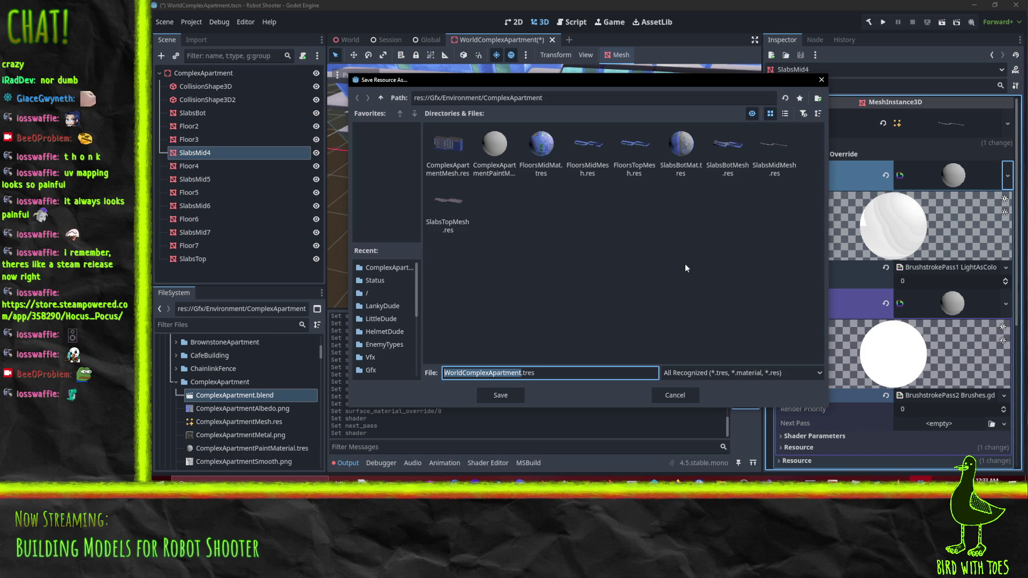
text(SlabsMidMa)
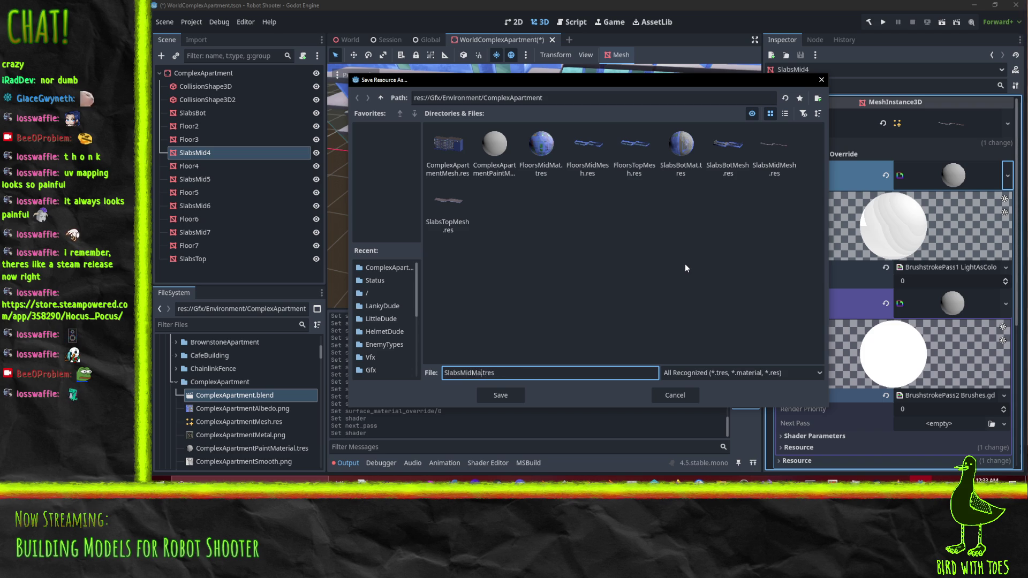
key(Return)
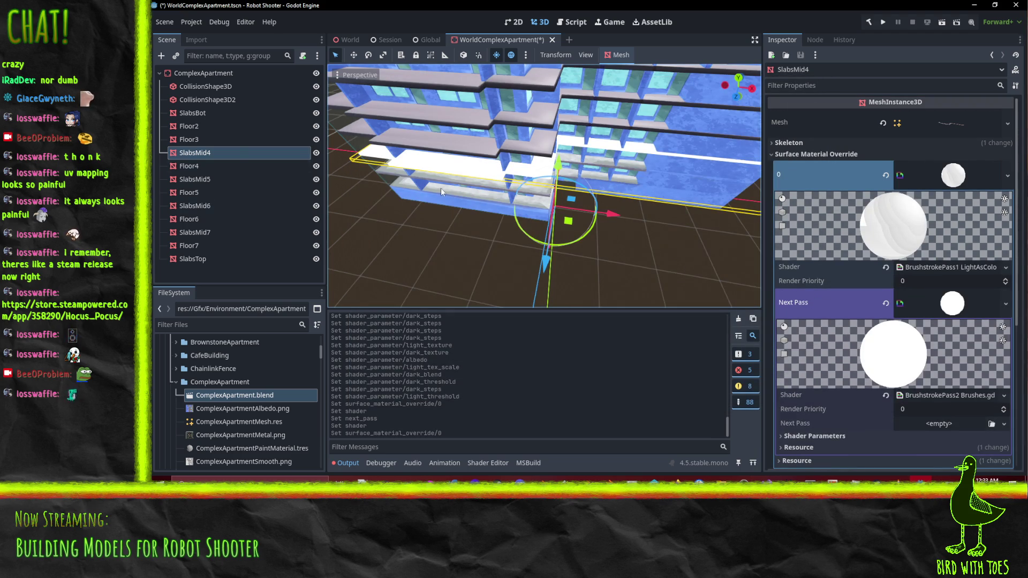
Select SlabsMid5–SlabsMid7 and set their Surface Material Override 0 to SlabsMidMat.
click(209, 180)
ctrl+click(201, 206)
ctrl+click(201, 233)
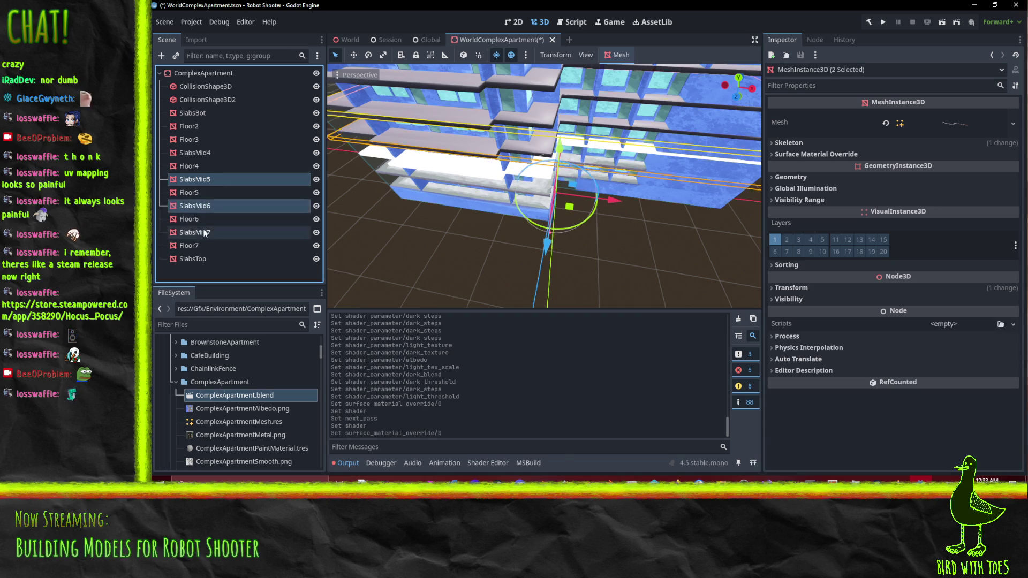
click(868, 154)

::::

** Your assignment **
Go through the records above and return each line in which the word "click" occurs.

** Task result **
click(209, 180)
ctrl+click(201, 206)
ctrl+click(201, 233)
click(868, 154)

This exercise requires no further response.